Some of the STL algorithms do require you to overload operator==, and you may do so in these cases, provided you document why.
See also Copy Constructors and Function Overloading.
Access Control
Make data members private, and provide access to them through accessor functions as needed. Typically a variable would be called foo_ and the accessor function foo(). You may also want a mutator function set_foo(). Exception: static const data members (typically called Foo) need not be private.
The definitions of accessors are usually inlined in the header file.
See also Inheritance and Function Names.
Declaration Order
Use the specified order of declarations within a class: public: before private:, methods before data members (variables), etc.
Your class definition should start with its public: section, followed by its protected: section and then its private: section. If any of these sections are empty, omit them.
Within each section, the declarations generally should be in the following order:
- Typedefs and Enums
- Constants (static const data members)
- Constructors
- Destructor
- Methods, including static methods
- Data Members (except static const data members)
Friend declarations should always be in the private section, and the copy constructor and assignment operator for disallow copying should be at the end of the private: section. It should be the last thing in the class. See Copy Constructors.
Method definitions in the corresponding .cpp file should be the same as the declaration order, as much as possible.

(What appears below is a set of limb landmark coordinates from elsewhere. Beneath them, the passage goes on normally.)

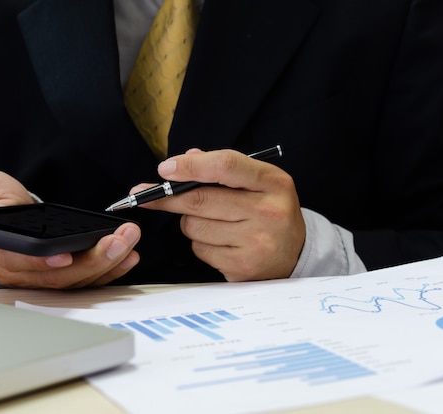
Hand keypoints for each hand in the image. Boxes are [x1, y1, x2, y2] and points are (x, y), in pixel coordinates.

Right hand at [0, 169, 140, 287]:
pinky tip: (128, 256)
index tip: (66, 254)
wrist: (9, 212)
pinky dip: (111, 270)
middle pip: (57, 276)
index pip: (18, 261)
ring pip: (77, 279)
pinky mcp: (63, 275)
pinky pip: (88, 279)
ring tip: (129, 242)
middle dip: (92, 260)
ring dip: (108, 262)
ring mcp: (42, 277)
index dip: (41, 262)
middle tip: (118, 241)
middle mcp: (19, 270)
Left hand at [132, 149, 305, 281]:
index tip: (165, 168)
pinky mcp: (242, 267)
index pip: (226, 166)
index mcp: (273, 182)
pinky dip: (200, 243)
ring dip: (190, 222)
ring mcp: (256, 243)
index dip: (190, 166)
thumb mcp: (260, 181)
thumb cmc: (270, 210)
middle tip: (146, 194)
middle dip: (168, 197)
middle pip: (201, 200)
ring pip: (194, 227)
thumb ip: (225, 167)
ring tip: (212, 221)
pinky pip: (200, 250)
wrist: (296, 252)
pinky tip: (220, 241)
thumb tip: (185, 158)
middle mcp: (268, 212)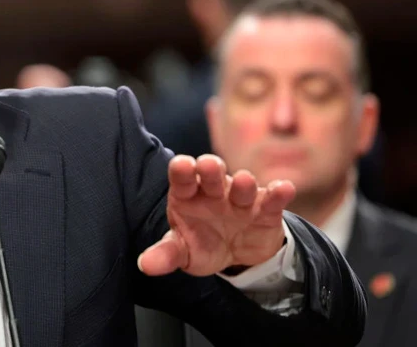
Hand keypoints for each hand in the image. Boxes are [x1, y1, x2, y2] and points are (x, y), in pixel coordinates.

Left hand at [138, 154, 295, 276]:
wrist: (238, 255)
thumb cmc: (203, 243)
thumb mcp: (183, 252)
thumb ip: (166, 254)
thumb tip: (145, 265)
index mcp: (187, 196)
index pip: (182, 180)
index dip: (181, 171)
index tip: (181, 165)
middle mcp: (213, 192)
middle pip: (211, 176)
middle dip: (210, 169)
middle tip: (208, 165)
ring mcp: (240, 199)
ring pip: (242, 186)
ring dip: (243, 183)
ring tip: (243, 181)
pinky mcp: (266, 209)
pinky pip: (273, 199)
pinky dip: (279, 193)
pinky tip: (284, 188)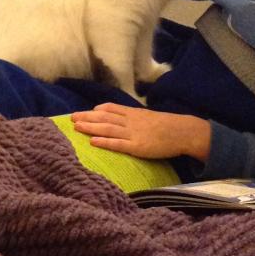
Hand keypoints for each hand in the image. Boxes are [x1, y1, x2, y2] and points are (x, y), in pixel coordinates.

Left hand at [71, 103, 210, 161]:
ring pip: (107, 128)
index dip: (97, 110)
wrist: (183, 132)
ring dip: (90, 127)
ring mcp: (133, 133)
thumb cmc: (168, 126)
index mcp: (135, 113)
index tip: (85, 111)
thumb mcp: (150, 116)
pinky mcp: (137, 146)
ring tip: (76, 127)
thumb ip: (135, 117)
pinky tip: (92, 141)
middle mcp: (131, 121)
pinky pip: (117, 144)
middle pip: (105, 117)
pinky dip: (104, 142)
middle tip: (72, 118)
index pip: (112, 109)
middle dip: (87, 117)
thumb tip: (122, 117)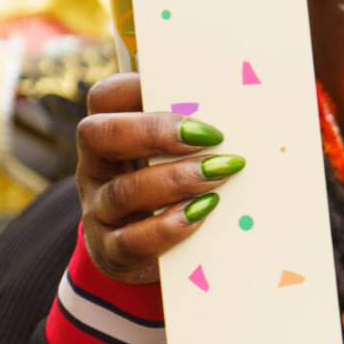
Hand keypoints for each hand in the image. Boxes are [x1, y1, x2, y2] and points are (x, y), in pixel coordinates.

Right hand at [77, 73, 243, 284]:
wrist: (154, 256)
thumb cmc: (173, 189)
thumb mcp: (174, 156)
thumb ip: (193, 133)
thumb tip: (247, 110)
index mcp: (110, 135)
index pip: (105, 97)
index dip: (136, 87)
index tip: (186, 90)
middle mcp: (96, 168)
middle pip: (98, 135)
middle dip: (154, 131)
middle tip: (209, 135)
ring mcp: (100, 211)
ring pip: (123, 190)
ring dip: (175, 180)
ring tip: (219, 174)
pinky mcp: (112, 252)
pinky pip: (131, 240)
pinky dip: (169, 227)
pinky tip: (202, 213)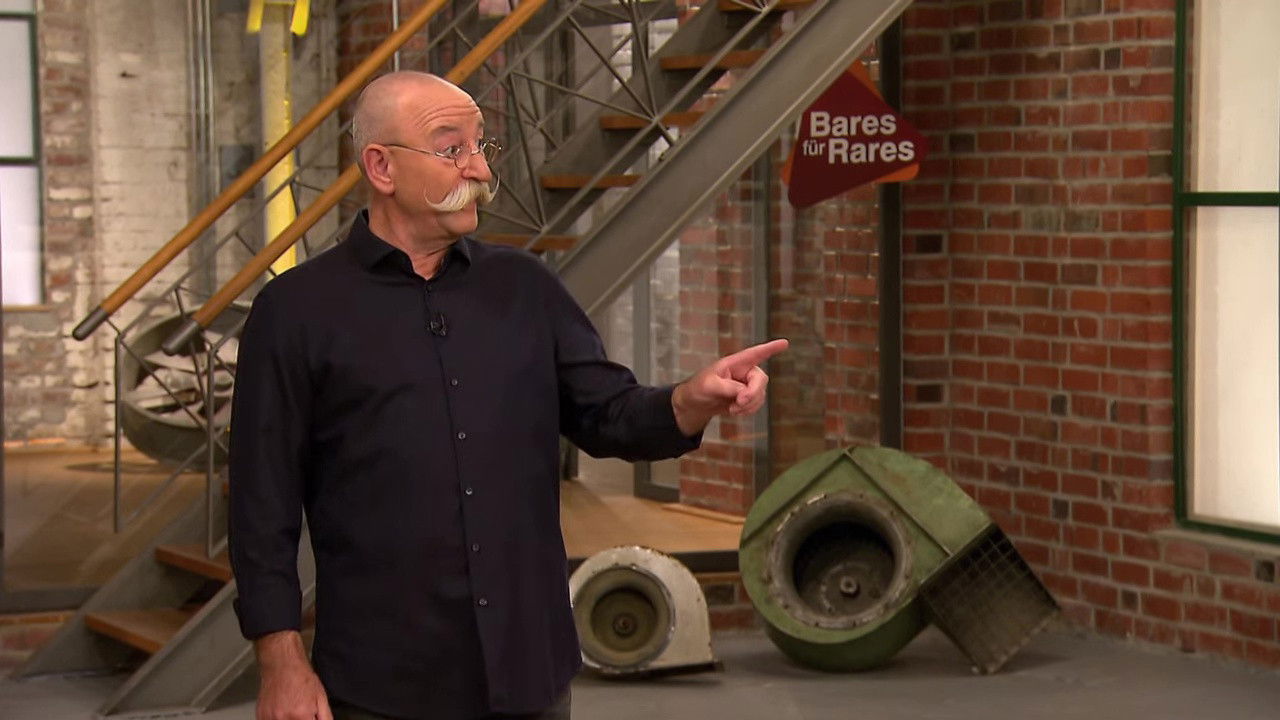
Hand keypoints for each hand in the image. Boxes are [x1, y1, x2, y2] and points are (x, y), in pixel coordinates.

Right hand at [255, 631, 332, 719]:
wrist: (282, 664)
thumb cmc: (302, 678)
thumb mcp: (321, 697)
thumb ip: (325, 718)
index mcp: (301, 715)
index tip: (310, 716)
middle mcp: (283, 719)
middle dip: (301, 719)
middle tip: (301, 712)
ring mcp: (269, 718)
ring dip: (289, 719)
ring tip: (292, 709)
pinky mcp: (261, 716)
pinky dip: (278, 719)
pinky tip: (282, 710)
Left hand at [671, 338, 788, 435]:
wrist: (696, 404)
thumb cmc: (699, 388)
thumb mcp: (709, 386)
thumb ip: (727, 387)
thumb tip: (743, 392)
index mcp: (735, 363)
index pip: (755, 353)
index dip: (771, 348)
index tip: (785, 343)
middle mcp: (745, 372)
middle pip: (761, 380)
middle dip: (752, 394)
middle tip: (739, 403)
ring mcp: (747, 385)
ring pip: (760, 395)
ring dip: (748, 405)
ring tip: (732, 409)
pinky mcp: (748, 397)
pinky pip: (756, 404)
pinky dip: (747, 410)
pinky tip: (734, 410)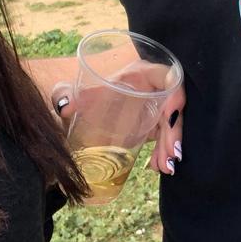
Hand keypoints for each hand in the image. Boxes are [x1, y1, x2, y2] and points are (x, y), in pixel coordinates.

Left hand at [50, 67, 185, 176]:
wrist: (86, 106)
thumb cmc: (86, 93)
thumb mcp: (77, 93)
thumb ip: (64, 93)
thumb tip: (64, 106)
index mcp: (140, 74)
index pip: (168, 76)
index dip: (176, 92)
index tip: (171, 114)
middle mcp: (152, 89)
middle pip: (172, 106)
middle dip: (173, 132)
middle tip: (170, 155)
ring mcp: (155, 106)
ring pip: (171, 124)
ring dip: (170, 145)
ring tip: (165, 167)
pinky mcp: (154, 122)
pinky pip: (165, 135)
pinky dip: (163, 151)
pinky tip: (159, 166)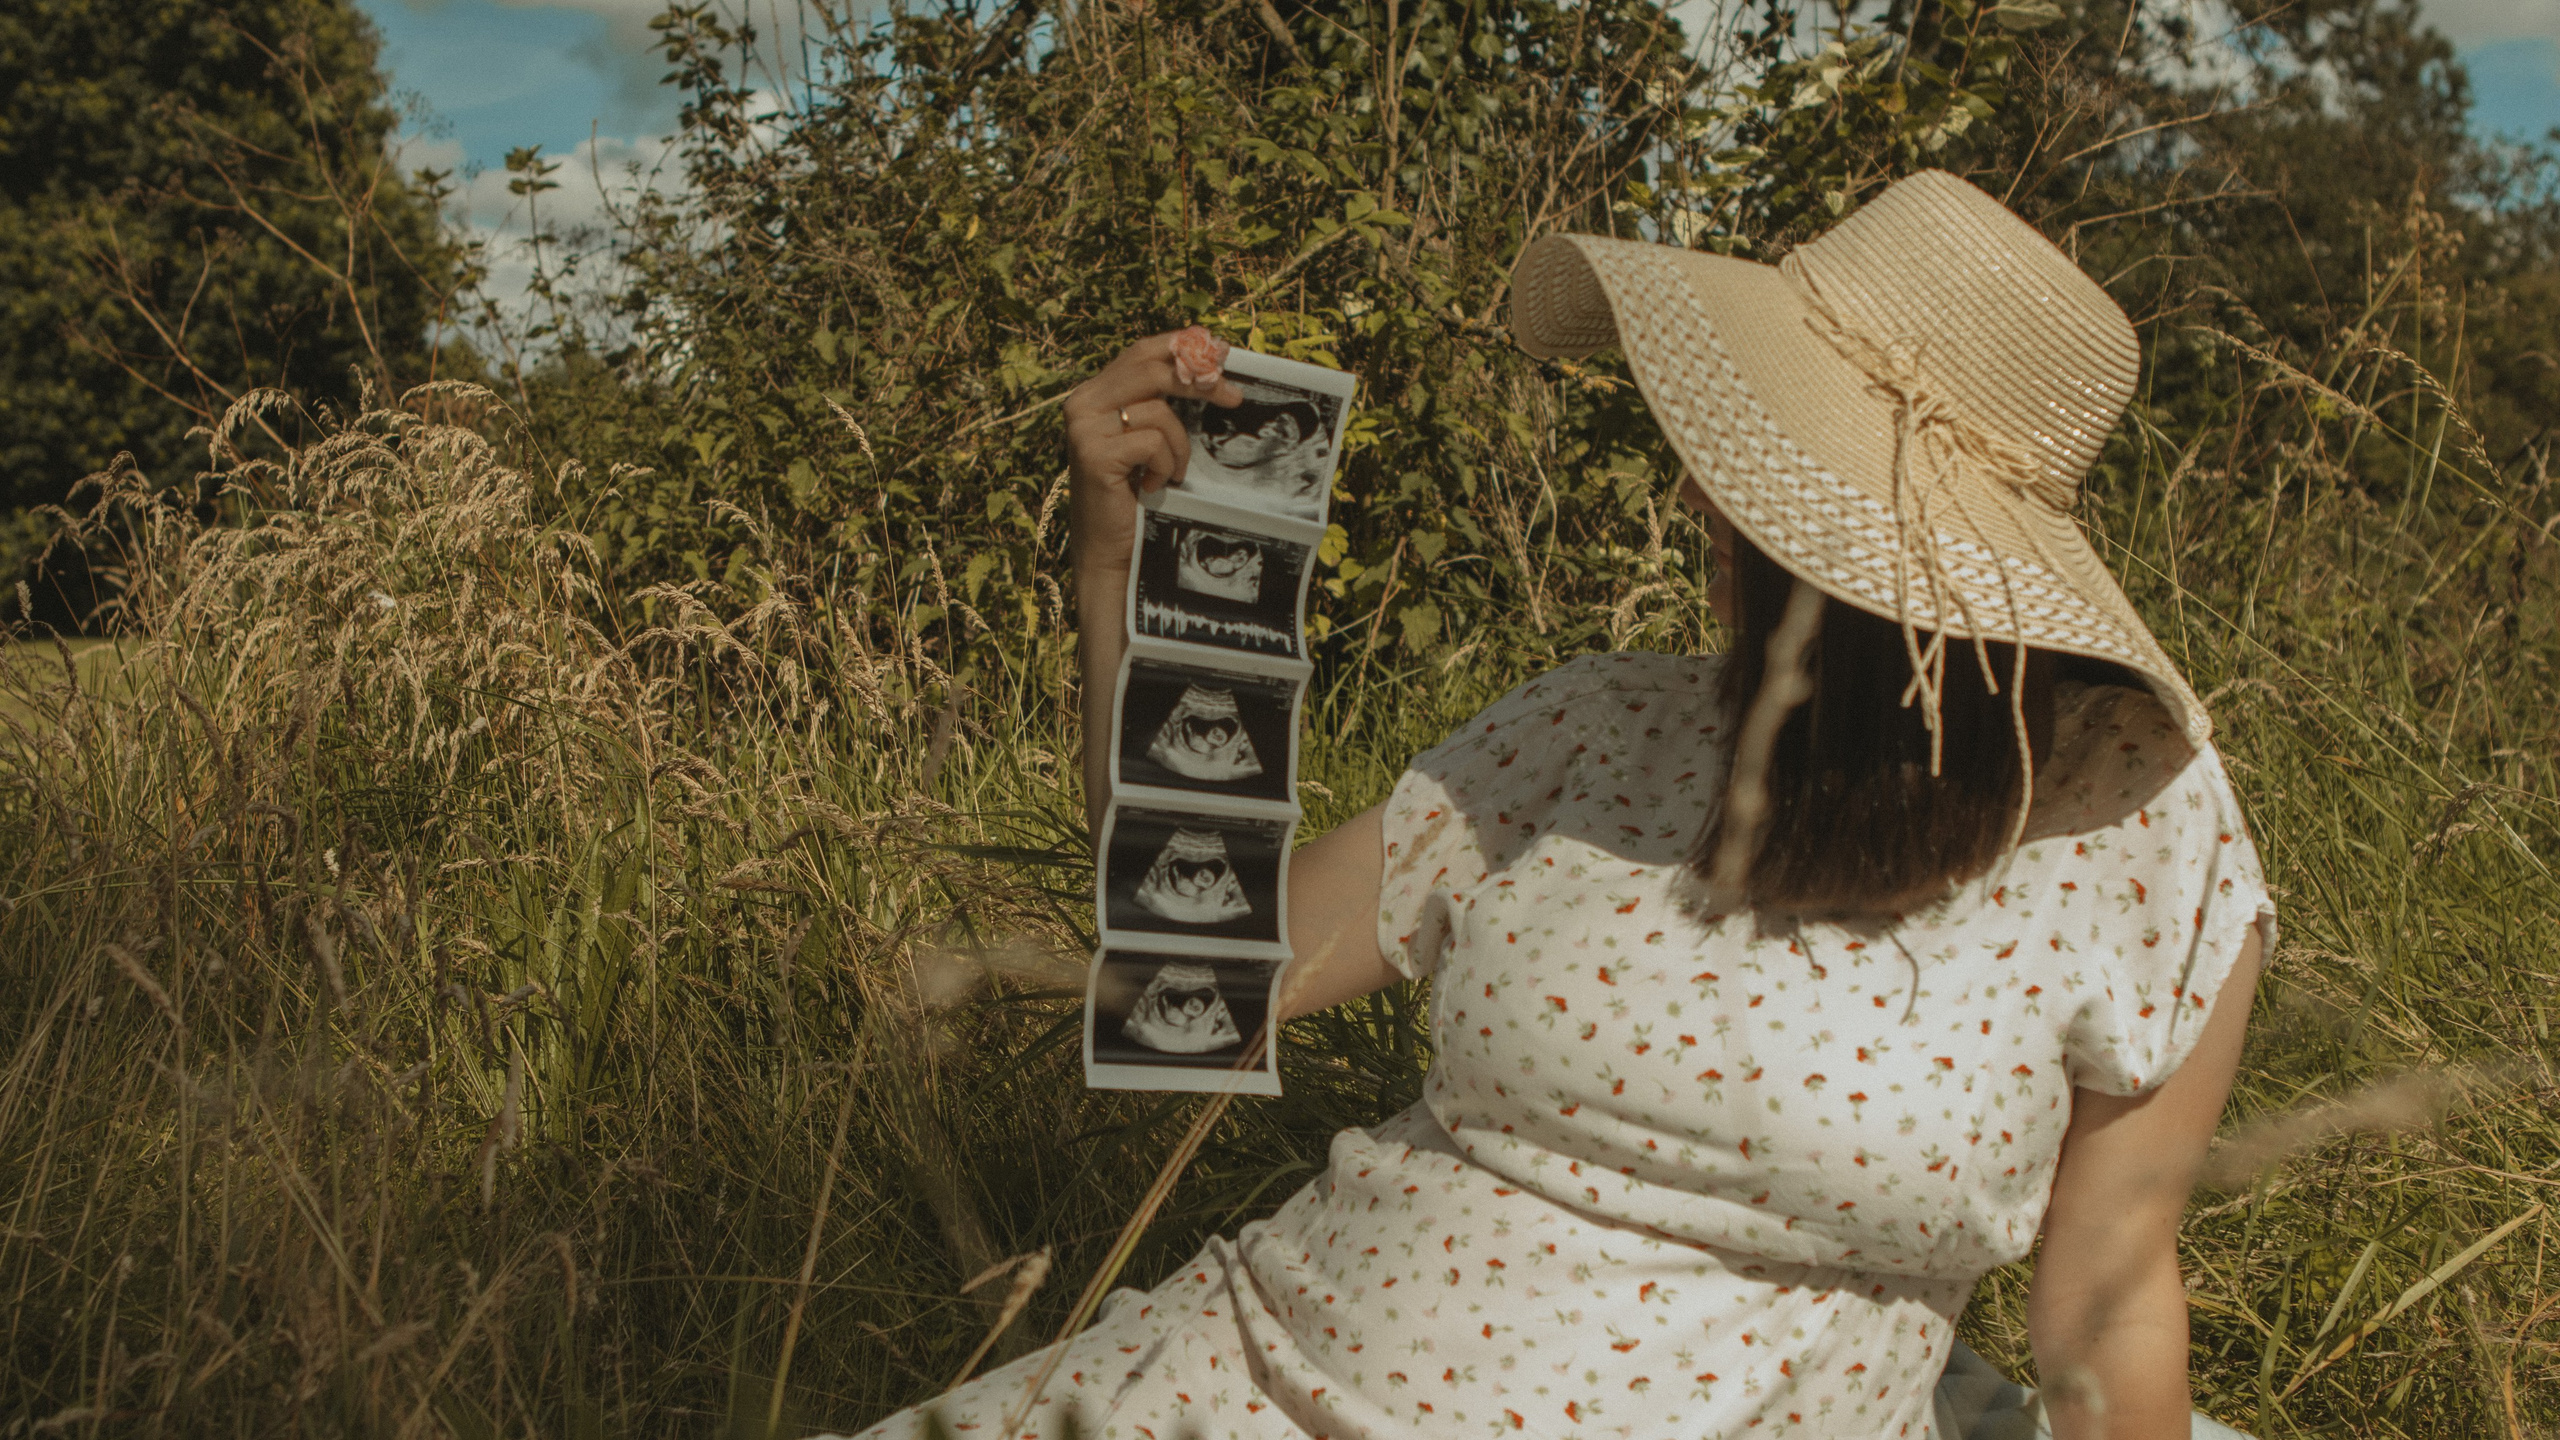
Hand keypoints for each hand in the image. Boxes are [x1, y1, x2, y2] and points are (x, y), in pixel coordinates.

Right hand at [1062, 329, 1242, 576]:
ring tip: (1171, 472)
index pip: (1140, 352)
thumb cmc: (1131, 493)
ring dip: (1179, 445)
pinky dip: (1165, 465)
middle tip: (1233, 397)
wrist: (1108, 548)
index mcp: (1091, 394)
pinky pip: (1153, 442)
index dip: (1182, 347)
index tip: (1221, 353)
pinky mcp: (1095, 455)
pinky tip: (1152, 485)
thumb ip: (1157, 403)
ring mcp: (1084, 429)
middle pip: (1151, 369)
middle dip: (1198, 381)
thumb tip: (1208, 367)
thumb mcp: (1142, 438)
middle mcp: (1082, 404)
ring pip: (1158, 411)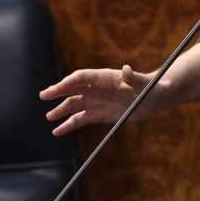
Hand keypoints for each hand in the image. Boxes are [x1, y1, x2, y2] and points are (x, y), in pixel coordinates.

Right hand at [40, 64, 163, 136]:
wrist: (156, 99)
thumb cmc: (152, 88)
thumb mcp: (145, 84)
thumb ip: (134, 78)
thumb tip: (126, 69)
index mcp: (105, 77)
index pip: (82, 77)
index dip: (69, 82)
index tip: (57, 88)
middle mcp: (97, 88)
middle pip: (73, 88)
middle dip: (58, 91)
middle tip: (43, 96)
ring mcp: (97, 101)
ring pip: (74, 105)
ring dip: (61, 110)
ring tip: (49, 117)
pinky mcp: (99, 114)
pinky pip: (81, 119)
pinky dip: (69, 125)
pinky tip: (58, 131)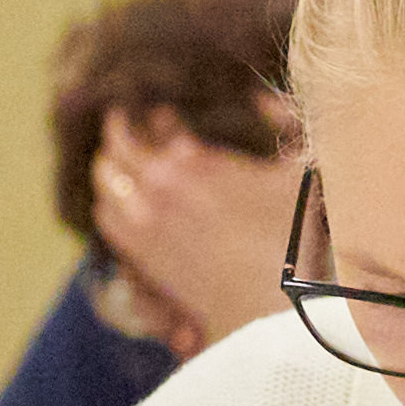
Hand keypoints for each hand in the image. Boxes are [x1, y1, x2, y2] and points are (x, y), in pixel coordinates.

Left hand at [91, 122, 301, 359]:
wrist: (277, 310)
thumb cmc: (298, 238)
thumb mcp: (300, 168)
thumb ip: (283, 120)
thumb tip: (260, 95)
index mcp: (190, 162)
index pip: (148, 124)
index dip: (148, 114)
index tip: (157, 110)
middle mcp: (156, 190)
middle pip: (117, 148)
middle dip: (122, 132)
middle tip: (131, 123)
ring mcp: (145, 227)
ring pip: (104, 182)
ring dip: (110, 165)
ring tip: (120, 157)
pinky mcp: (145, 259)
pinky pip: (106, 219)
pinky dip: (108, 201)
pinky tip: (120, 198)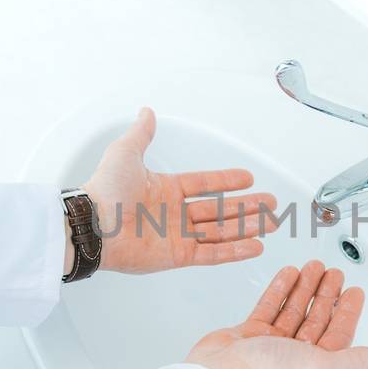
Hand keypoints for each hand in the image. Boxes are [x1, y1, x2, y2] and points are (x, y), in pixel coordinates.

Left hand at [79, 108, 277, 274]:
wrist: (94, 224)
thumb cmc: (106, 190)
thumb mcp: (125, 152)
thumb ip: (141, 134)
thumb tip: (146, 113)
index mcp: (165, 189)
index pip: (204, 184)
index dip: (226, 181)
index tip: (247, 178)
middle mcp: (174, 213)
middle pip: (220, 209)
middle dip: (248, 207)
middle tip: (271, 203)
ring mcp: (178, 235)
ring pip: (222, 231)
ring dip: (248, 226)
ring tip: (272, 223)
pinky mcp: (178, 255)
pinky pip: (213, 253)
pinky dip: (235, 251)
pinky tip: (255, 246)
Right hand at [187, 261, 367, 368]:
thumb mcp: (322, 366)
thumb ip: (352, 360)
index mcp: (315, 365)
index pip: (338, 333)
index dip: (348, 312)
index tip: (355, 292)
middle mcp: (295, 354)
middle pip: (317, 318)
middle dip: (327, 294)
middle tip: (335, 273)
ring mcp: (272, 343)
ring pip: (294, 309)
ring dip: (305, 288)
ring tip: (313, 267)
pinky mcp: (251, 333)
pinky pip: (269, 307)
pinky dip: (280, 290)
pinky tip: (288, 276)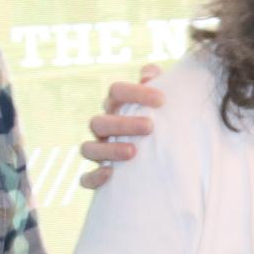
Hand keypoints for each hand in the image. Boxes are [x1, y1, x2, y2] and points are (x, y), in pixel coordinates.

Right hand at [75, 65, 169, 188]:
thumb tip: (148, 75)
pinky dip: (93, 177)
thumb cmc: (164, 124)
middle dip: (123, 124)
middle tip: (150, 126)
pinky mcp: (98, 177)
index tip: (162, 100)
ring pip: (88, 148)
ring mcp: (99, 152)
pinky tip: (109, 174)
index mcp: (116, 107)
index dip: (136, 93)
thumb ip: (159, 83)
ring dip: (109, 149)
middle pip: (99, 121)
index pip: (116, 92)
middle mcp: (103, 128)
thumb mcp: (165, 105)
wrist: (167, 158)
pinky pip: (85, 179)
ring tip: (133, 152)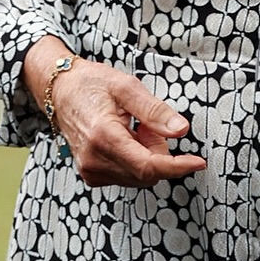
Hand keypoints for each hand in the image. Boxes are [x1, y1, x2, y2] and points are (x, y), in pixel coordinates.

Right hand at [23, 37, 207, 188]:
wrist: (61, 90)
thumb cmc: (92, 84)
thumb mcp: (127, 87)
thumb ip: (155, 111)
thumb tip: (181, 130)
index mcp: (103, 137)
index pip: (148, 166)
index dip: (177, 166)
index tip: (198, 163)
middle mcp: (94, 160)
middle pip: (146, 173)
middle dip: (158, 150)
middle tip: (147, 124)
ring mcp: (90, 170)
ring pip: (139, 176)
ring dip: (146, 155)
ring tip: (133, 128)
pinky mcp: (91, 174)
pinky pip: (127, 176)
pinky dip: (135, 159)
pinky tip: (125, 138)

Do not put large method definitions inline in the class definition. Usually, only trivial or performance-critical, and very short, methods may be defined inline. See C++ style guide#Inline Functions|Inline Functions]] for more details.
Write Short Functions
Prefer small and focused functions.
We recognize that long functions are sometimes appropriate, so no hard limit is placed on functions length. If a function exceeds about 40 lines, think about whether it can be broken up without harming the structure of the program.
Even if your long function works perfectly now, someone modifying it in a few months may add new behavior. This could result in bugs that are hard to find. Keeping your functions short and simple makes it easier for other people to read and modify your code.
You could find long and complicated functions when working with some code. Do not be intimidated by modifying existing code: if working with such a function proves to be difficult, you find that errors are hard to debug, or you want to use a piece of it in several different contexts, consider breaking up the function into smaller and more manageable pieces.